> **Teks Bacaan**:
Siebold menolak uang biaya pengobatan yang diberikan pasien, sehingga penduduk setempat yang diobatinya membalas budi dalam bentuk barang. Barang-barang yang diterimanya adalah benda keperluan sehari-hari, seperti peralatan rumah tangga, ukiyo-e, keramik, hingga alat pertukangan. Semuanya merupakan permulaan dari koleksi etnografi milik Siebold yang nantinya menjadi benda bersejarah. Walaupun demikian, Siebold lebih tertarik mempelajari fauna dan flora Jepang, dan mengumpulkan sebanyak mungkin spesimen yang bisa diperoleh, termasuk hewan hidup. Di kebun botani miliknya di halaman belakang rumah terdapat lebih dari 1.000 tanaman yang ditemukannya di Jepang. Sebagian di antaranya ditanam di dalam rumah kaca untuk menyesuaikan dengan iklim di Belanda. Pelukis Jepang dimintanya untuk melukis koleksi tanamannya, dan menjadi pelengkap koleksi etnografi Siebold.

Selain itu, Siebold juga membayar pemburu setempat untuk mencari hewan langka dan mengumpulkan spesimen. Dalam mengumpulkan spesimen, Siebold dibantu Ito Keisuke (1803-1901), Mizutani Sugeroku (1779-1833), Ohkōchi Zonshin (1796-1882), dan dokter keshogunan bernama Katsuragawa Hoken (1797-1844). Sementara itu, tugas Siebold banyak dibantu asisten dan penerusnya (1825-1832), Heinrich Bürger (1806-1858).

> **Petunjuk**:
Jawablah pertanyaan berikut berdasarkan teks bacaan tentang Siebold.
(a) Dalam bentuk apa penduduk setempat membalas budi kepada Siebold?
(b) Berapa banyak tanaman temuan di Jepang yang terdapat di kebun botani milik Siebold?
(c) Siapa asisten dan penerus Siebold?

> **Materi yang Diberikan**:

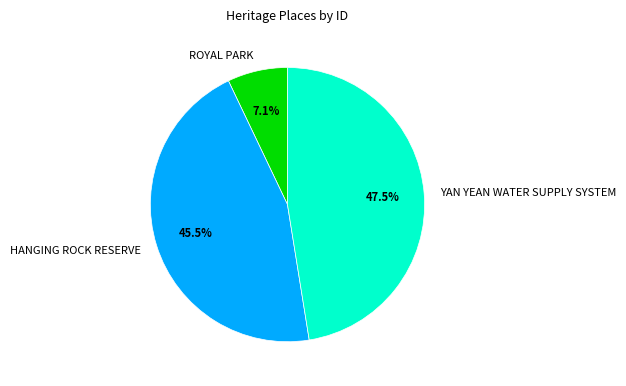

The ROYAL PARK slice represents 7% of the pie. True or false?

True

> **Jawaban**:
(a) Dalam bentuk barang, yaitu benda keperluan sehari-hari seperti peralatan rumah tangga, ukiyo-e, keramik, hingga alat pertukangan.
(b) Lebih dari 1.000 tanaman.
(c) Heinrich Bürger.